Omicron a shot in Covid-19’s foot

Nairobi residents

Residents of Nairobi going on about their business in this picture taken on December 3, 2021.

Photo credit: Francis Nderitu | Nation Media Group

What you need to know:

  • It emerged that Omicron had been in Europe before South Africa, but of course, those countries weren’t slapped with travel bans.
  • Although vaccination has risen sharply where doses are available, I saw warning signs in the response in Nairobi and other African media.

When South African scientists discovered the Omicron Covid variant in November, a world battered by two years of the virus and clinging to hope that vaccines were bringing its nightmares to an end, seemed to lose its mind.

Partly based on old racist tropes of dangerous mysterious things emerging from the “dark continent”, the western world rushed to slap travel bans on South Africa and its neighbours, although most of them had detected the variant yet.

South Africa and many other African epidemiologists were sent hopping mad. They were furious that South Africa was being punished because it is among the world genomic surveillance leaders, and its scientists are very good at discovering these things, as they did with the beta variant in 2020. 

Also, as it turned out, in Botswana at least, the first people in whom the Omicron was detected were diplomats, three of who had come from the west. It wasn’t long before it emerged that Omicron had been in Europe before South Africa, but of course, those countries weren’t slapped with travel bans.

To make matters worse, countries like Botswana that had bought Covid vaccines at nearly double the price the rich west are buying it had seen deliveries delayed as those same countries needed to hoard jabs.

However, it is not racism and vaccine inequities that is the most worrying outcome of the Omicron furore. It is science itself.

Sensational headlines

The scientific community is divided over Omicron. Some say while it might be more contagious than previous variants, it is less deadly. Some that it is both more contagious and deadly. Many argue that is more contagious, but mild, and it is the best thing that has happened in the pandemic world in two years. 

That is because, they say, because it is so contagious, it will displace Delta soon, and because it is mild, it won’t kill us much and thus become like the flu. Other experts are saying, no, no, there is something specific to South Africa and Omicron – HIV prevalence. And so the debate and speculation go on.

Speculation, yes. Most of the sensational and hysterical headlines are not informed by any good research. They are mostly opinions and musings by experts, and the fact that the South Africans first identified it, allows the racist typologies about it to be made without the risk of punishment.

The consequence of this is that you will watch a supposedly leading virologist from a vaunted American medical school or a Briton from Oxford University, spewing forth about Omicron, at the same level with Kamau the Uber driver in Nairobi, Okello the bricklayer in Kampala, or Siyabonga the car park attendant in Johannesburg.

In fact, you will likely get a better-informed view from Siyabonga, because he will be talking from realities on the ground.
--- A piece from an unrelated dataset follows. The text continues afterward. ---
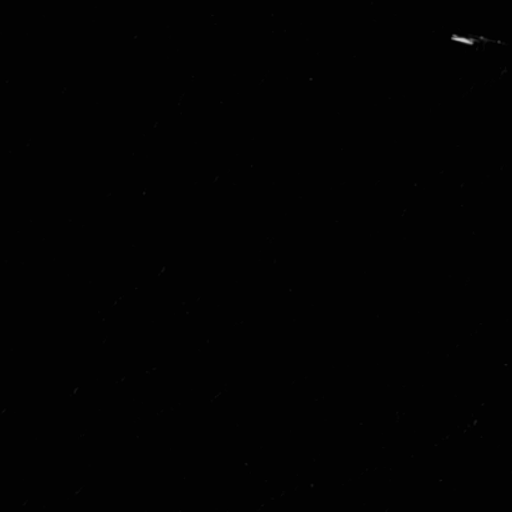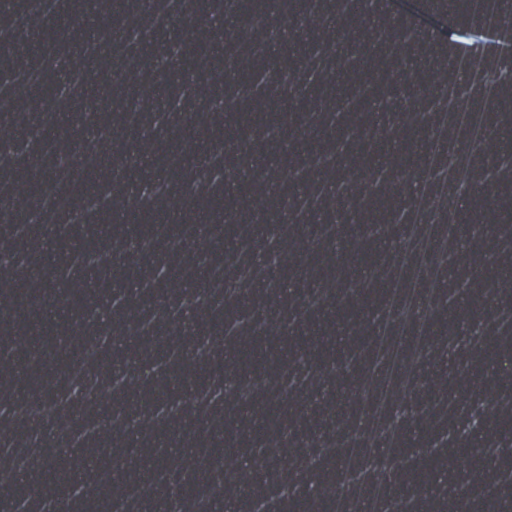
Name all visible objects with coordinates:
power tower: (453, 43)
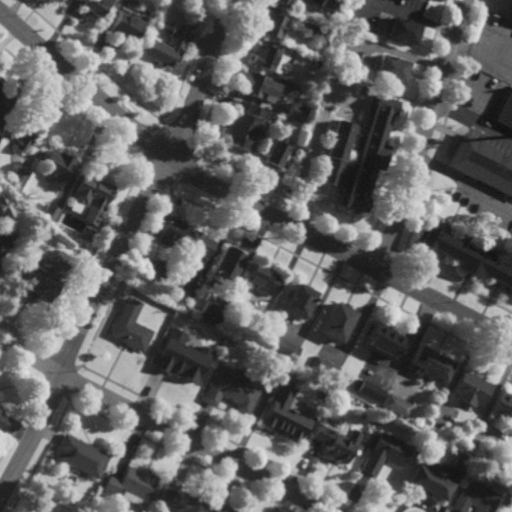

The mass hysteria needing to be assuaged immediately, the rush by media to be first with the next big virus story, and the fact that barriers remain to good on-ground access to where Covid is doing its thing, and the now large army of Covid “experts” falling over each to get the limelight and TV spots, has led to a superstitious and unscientific babble about the pandemic. An otherwise respectable doctor knows he or she won’t merit time if they say something accurate and dull about Covid, so they pivot to the dramatic.

Conspiracy theories

What could have been, “we don’t know enough yet, except that Omicron is more contagious than Delta”, becomes “South African doctors are telling us this could be the granddaddy of variants, multiplying up to 30 times faster, but we will see what the final data says”.

The loss is big. Although vaccination has risen sharply where doses are available, I saw warning signs in the response in Nairobi and other African media. I have also just travelled to West Africa, and I sense that what has happened with Omicron (“Omicron propaganda” they call it) could well be what has sealed it for Africans who saw a malevolent foreign hand in Covid. 

They had been ridiculed for their embrace of conspiracy theories and shamed into silence. I think they are back, helped by the fact that many people were already seeing Covid only in the rear view mirror.

On November 19, the Associated Press reported this story out of Harare: “At a busy market in a poor township outside Harare this week, Nyasha Ndou kept his mask in his pocket, as hundreds of other people, mostly unmasked, jostled to buy and sell fruit and vegetables displayed on wooden tables and plastic sheets. As in much of Zimbabwe, here the coronavirus is quickly being relegated to the past, as political rallies, concerts and home gatherings have returned.

“Covid-19 is gone, when did you last hear of anyone who has died of Covid-19?” Ndou said. “The mask is to protect my pocket,” he said. “The police demand bribes so I lose money if I don’t move around with a mask.” 

After Omicron, I suspect Ndou has a lot of company.